After amputation of an appendage in certain salamanders and fish, new cartilage or bone structures of correct size and pattern emerge from a mound of proliferative tissue called the blastema (Brockes and Kumar, 2005
). A major objective in the field has been to define the cellular source(s) of regenerated skeletal elements. This includes identifying cell types within the appendage stump that normally give rise to regenerated cartilage or bone after amputation, as well as identifying cells that have the developmental capacity to create skeleton under additional conditions (Poss, 2010
; Tanaka and Reddien, 2011
). Proposed sources are the differentiated chondrocytes and osteoblasts themselves, or non-skeletal cells that undergo new differentiation or trans-differentiation events after amputation.
Grafting experiments in amphibians performed over the past century have attempted to resolve this issue. Surgical transplantation of dissected cartilage or bone indicated that skeletal tissues wholly or predominantly contribute like tissue, suggesting that lineage is restricted throughout blastema formation and patterning (Namenwirth, 1974
; Steen, 1968
; Steen, 1970
). Yet, other experiments, including the transplantation of dye-labeled muscle cells to limb blastemas or non-skeletal tissue to irradiated limbs, indicated that additional cell types may act as progenitors for bone or cartilage (Lo et al., 1993
; Morrison et al., 2006
). A recent study of axolotl limb regeneration examined the contributions of tissues grafted from transgenic animals constitutively expressing a fluorescent reporter protein. These experiments generated the prevailing model for axolotl limb cartilage regeneration, which is that cartilage cells predominantly contribute like tissue, while one or more cell populations within the dermis also has the potential to form cartilage (Kragl et al., 2009
Tissue grafts can be ineffective at resolving certain key questions of tissue origin, such as: 1) how host tissue naturally participates in regeneration; 2) the extent to which specific cell types contribute during regeneration; and 3) whether cells in the stump undergo developmental changes like de-differentiation in the process of creating new structures. Very recently, three studies examined similar questions during fin regeneration in zebrafish by genetic lineage-tracing of specific cell types. Adult zebrafish fins contain several cylinder-shaped, segmented bony fin rays that are lined by osteoblasts and encase fibroblasts, blood vessels, nerves, and pigment cells. By inducible fate-mapping of cells expressing the intermediate osteoblast marker osterix
, Knopf and colleagues found that existing osteoblasts undergo partial de-differentiation, as defined by reduced expression of osteoblast markers, after which they proliferate and contribute solely to regenerated bone structures (Knopf et al., 2011
). Tu and Johnson assessed the mosaicism of transgenes injected into embryos during rapid cell division, and found that transgenic clones containing labeled osteoblasts within regenerated fins do not possess other cell types (Tu and Johnson, 2011
). Sousa and colleagues used live imaging of labeled osteocalcin
-expressing cells to indicate contribution of differentiated osteoblasts to the regenerate (Sousa et al., 2011
). Together, these studies supported a common conception that osteoblasts in the regenerate derive predominantly or wholly from the de-differentiation, proliferation, and migration of lineage-restricted stump osteoblasts.

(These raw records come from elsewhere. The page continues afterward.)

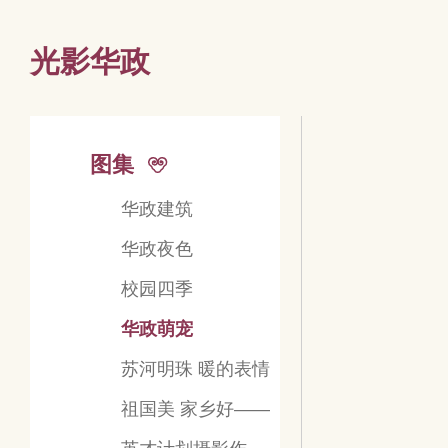
光影华政
图集
华政建筑
华政夜色
校园四季
华政萌宠
苏河明珠 暖的表情
祖国美 家乡好——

Here, by creating a system to facilitate inducible ablation of resident osteoblasts in adult fins, we examined the extent to which zebrafish fin regeneration is dependent on these cells. We found by lineage-tracing of existing osteoblasts that they are restricted to contributing like cells during regeneration, in agreement with recent published work. Unexpectedly however, ablation of ostensibly all osteoblasts prior to amputation did not slow down the rate of zebrafish fin regeneration. Instead, new osteoblasts arose from cells that differentiated de novo after amputation, a result confirmed by genetic fate-mapping. Our findings indicate that stump osteoblasts are a dispensable source for regenerating appendage bone, and provide important new context for understanding mechanisms of robust skeletal regeneration.